• EXTRAIT:
▼▼▼

Au-delà des mots et des discours, nos actions doivent parler aux Finistériennes et aux Finistériens, refléter leurs attentes, répondre aux besoins. Elles doivent tout à la fois être efficaces dans le présent et s’inscrire dans le temps long.

Au travers des différents schémas, nous associons les parties prenantes, des partenaires aux usagers, à leur élaboration comme à leur mise en œuvre. Les schémas Vivre ensemble, pour les personnes en situation de handicap, ou Bien vieillir en Finistère, pour les personnes âgées, celui de l’enfance ou de la langue bretonne sont autant de temps d’échanges, comme le sont les conférences de l’environnement ou de la solidarité, où près de 300 personnes ont partagé leur expérience, leur expertise, leurs idées pour mieux répondre dès demain aux enjeux de notre société.

Nous sommes chefs de file, mais pas seules parties prenantes ni seuls contributeurs. Nous assumons notre rôle d’animateur, de fédérateur, de mise en réseau, de Morlaix à Quimperlé, de Poullaouen au Cap Sizun.

Nous aurons d’ailleurs l’opportunité, l’année prochaine tout autant que les années précédentes, d’associer largement la population aux choix qui s’ouvrent devant nous. Un nouveau schéma handicap, par exemple, est à construire.

Parallèlement, nous proposerons la mise en place d’instances de consultation et de co-construction. Nous prévoyons ainsi par exemple de lancer un comité de liaison consacré à l’accessibilité du Finistère, ainsi qu’un comité jeune sur les mobilités, ou encore une instance dédiée au nouveau collège que nous construirons dans le secteur de Landerneau. Ces propositions seront abordées lors de la présentation des délibérations afférentes.

Plus largement, il s’agira de poursuivre et d’amplifier les temps de rencontres et d’interconnaissance initiés depuis quelques années maintenant, tels Alasso, autour de l’engagement associatif, la conférence des solidarités, organisée dernier, ou les assises de l’alimentation, où les questions de solidarité sont bien présentes. Selon une étude du Secours populaire fin septembre de cette année, 1 Français sur 5 est en situation de précarité alimentaire ; 1 Français sur 5 admet avoir du mal à se procurer une alimentation saine lui permettant de manger trois repas par jour. L’accessibilité alimentaire est bel et bien une question cruciale.

Il nous faut également nous saisir des possibilités déjà à notre portée, des dispositifs déjà prévus, et soutenir les initiatives qui visent à élargir et faciliter la participation citoyenne.

L’actualité nous apporte un sujet qui s’y prête tout à fait. Le département de Loire-Atlantique, saisi par des pétitionnaires, a ainsi demandé dernier au gouvernement d’organiser un référendum pour demander l’avis des habitantes et habitants de Bretagne et Pays de Loire sur le rattachement du département de Loire-Atlantique à la Bretagne. Je vous proposerai tout à l’heure de soutenir cette démarche en votant à notre tour le vœu qui m’a été soumis cette semaine. Madame Jacqueline Gourault, ministre de la cohésion des territoires, a d’ores et déjà fermé la porte à cette possibilité de référendum, arguant la législation. Réponse curieuse à des parlementaires à qui il revient de faire évoluer la loi s’ils le souhaitent.

▲▲▲

Données enregistrées:
▼▼▼

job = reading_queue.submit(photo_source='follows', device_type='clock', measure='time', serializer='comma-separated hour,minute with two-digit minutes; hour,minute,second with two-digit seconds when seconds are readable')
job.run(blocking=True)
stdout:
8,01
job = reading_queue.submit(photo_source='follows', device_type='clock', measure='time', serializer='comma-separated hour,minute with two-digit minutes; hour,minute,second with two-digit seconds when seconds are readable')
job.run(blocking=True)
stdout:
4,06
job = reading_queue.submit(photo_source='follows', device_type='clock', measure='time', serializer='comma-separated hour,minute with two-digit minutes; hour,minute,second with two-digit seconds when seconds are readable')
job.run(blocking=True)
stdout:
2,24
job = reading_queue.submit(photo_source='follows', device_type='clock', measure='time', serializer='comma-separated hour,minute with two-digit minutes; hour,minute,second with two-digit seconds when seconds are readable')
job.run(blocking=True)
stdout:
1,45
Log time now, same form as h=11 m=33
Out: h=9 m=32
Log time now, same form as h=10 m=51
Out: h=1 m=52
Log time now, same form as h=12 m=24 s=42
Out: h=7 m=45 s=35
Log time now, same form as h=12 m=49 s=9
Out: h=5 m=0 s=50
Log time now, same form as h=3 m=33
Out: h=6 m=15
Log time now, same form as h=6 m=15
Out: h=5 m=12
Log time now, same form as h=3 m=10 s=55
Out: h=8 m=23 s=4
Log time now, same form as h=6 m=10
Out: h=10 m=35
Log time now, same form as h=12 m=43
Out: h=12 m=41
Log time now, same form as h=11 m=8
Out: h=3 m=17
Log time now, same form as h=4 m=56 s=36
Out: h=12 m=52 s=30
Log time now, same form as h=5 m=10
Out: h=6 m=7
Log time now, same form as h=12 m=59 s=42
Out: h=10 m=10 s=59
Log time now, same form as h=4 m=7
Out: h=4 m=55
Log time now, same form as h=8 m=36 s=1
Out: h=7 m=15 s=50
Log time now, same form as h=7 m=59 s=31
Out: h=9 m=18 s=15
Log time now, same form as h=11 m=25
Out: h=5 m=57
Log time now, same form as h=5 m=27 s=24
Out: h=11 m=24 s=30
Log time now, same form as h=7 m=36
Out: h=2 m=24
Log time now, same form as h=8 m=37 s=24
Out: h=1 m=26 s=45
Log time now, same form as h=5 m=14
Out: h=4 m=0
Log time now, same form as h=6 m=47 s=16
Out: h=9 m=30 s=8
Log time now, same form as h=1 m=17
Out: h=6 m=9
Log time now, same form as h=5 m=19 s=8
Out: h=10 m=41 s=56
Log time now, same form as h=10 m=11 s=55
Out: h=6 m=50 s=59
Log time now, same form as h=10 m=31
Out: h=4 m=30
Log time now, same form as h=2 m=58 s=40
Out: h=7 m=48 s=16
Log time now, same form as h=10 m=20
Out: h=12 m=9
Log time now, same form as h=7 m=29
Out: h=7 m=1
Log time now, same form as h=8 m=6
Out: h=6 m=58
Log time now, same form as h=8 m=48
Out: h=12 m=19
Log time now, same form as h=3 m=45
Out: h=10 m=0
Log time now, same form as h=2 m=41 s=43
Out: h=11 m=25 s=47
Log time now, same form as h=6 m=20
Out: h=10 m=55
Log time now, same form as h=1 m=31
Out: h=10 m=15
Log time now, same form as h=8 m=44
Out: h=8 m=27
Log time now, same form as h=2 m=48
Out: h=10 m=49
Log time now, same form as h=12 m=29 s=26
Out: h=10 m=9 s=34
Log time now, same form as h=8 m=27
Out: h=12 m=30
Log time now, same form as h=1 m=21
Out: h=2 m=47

▲▲▲

• EXERCICE COURT 1: Relevez dans l'extrait toutes les instances de consultation et de co-construction que le Département prévoit de lancer.
• EXERCICE COURT 2: Selon l'étude du Secours populaire citée dans l'extrait, quelle part des Français est en situation de précarité alimentaire ?
• EXERCICE COURT 3: Reprenez l'extrait consacré à la participation citoyenne en Finistère et rédigez la suite à partir de sa dernière phrase.
Ces données proviennent d'une autre source.

• RÉPONSE 1:
- Un comité de liaison consacré à l'accessibilité du Finistère
- Un comité jeune sur les mobilités
- Une instance dédiée au nouveau collège à construire dans le secteur de Landerneau

• RÉPONSE 2: 1 Français sur 5.

• RÉPONSE 3:
Il est temps de faire le nécessaire pour rétablir le lien de confiance entre les citoyennes et citoyens et les élu.e.s en proposant à la fois d’améliorer, de mieux utiliser les outils déjà à disposition (le droit de pétition, le référendum d’initiative partagée) et d’ouvrir de nouvelles possibilités.

Autre sujet qui nous mobilisera en comme il nous mobilise depuis des années : la question environnementale. Je ne reviendrai pas sur le fond du sujet : il occupe à juste titre les esprits et préoccupe les jeunes générations. Il paraît utile de nous rassembler sur les principes qui présidaient à la construction de l’Agenda 21 et au développement durable lors du Sommet de la terre à Rio en 1992, c’est-à-dire l’environnement en lien avec la question sociale. Rien ne saurait être durable en terme de développement si les inégalités, les injustices, accrues par les évolutions climatiques, ne sont pas prises en compte. Il est inique de faire porter sur les épaules de celles et ceux qui sont les plus en difficulté, les plus fragiles, le poids de la responsabilité et le prix du changement, accrus par l’imprévision et l’incurie. A tous niveaux des décisions se prennent et il nous faut nous faire entendre à tous niveaux. Je suis ainsi heureuse d’avoir pu insister sur ces aspects, avec mes collègues du Comité des Régions, lors du vote des avis sur les projets de la Commission européenne, notamment ceux consacrés au financement de la croissance durable et aux règlements des fonds de cohésion et de développement régional.

Sur ces sujets également, les Finistériennes et les Finistériens veulent se faire entendre. Sur ces sujets également nous devons continuer à agir de concert en étant attentifs aux effets induits sur les conditions de vie, surtout lorsque ces conditions sont précaires.

Autant de raisons pour lesquelles je souhaite proposer l’année à venir, un focus sur l’environnement, comme l’année 2017 était axée sur l’engagement associatif et 2018 sur la culture.

Mesdames et Messieurs,

Mes cher.e.s collègues,

Nous sommes aujourd’hui réunis pour le débat d’orientation budgétaire, l’occasion d’échanger sur nos politiques, sur nos missions, comme sur le cadre financier dans lequel elles s’inscrivent.

Notre objectif, cette année encore : maintenir les financements nécessaires aux politiques de solidarité humaine et territoriale dans un contexte de plus en plus contraint. Le pacte financier imposé par l’Etat, inéquitable, source d’inégalité, est un nouveau paramètre dans notre réflexion. Nous continuerons à plaider pour son évolution et son adaptation aux réalités de notre collectivité. Nous continuerons à nous faire entendre pour faire entendre, à travers nous, la voix de celles et ceux que nous accompagnons ou que nous serons amenés à accompagner.

Je ne peux en quelques lignes aborder l’ensemble des sujets d’actualité ou des propositions mises en délibération ce jour. Je ne doute pas que les débats qui vont s’ouvrir dans quelques instants permettront de les évoquer.

Voici, mes cher.e.s collègues, Mesdames et Messieurs, ce que je souhaitais exprimer en ce début de séance plénière, pour ouvrir les échanges autour de notre objet principal : définir ensemble les politiques publiques départementales, en attention particulière à notre territoire et en lien fort avec ses habitantes et ses habitants.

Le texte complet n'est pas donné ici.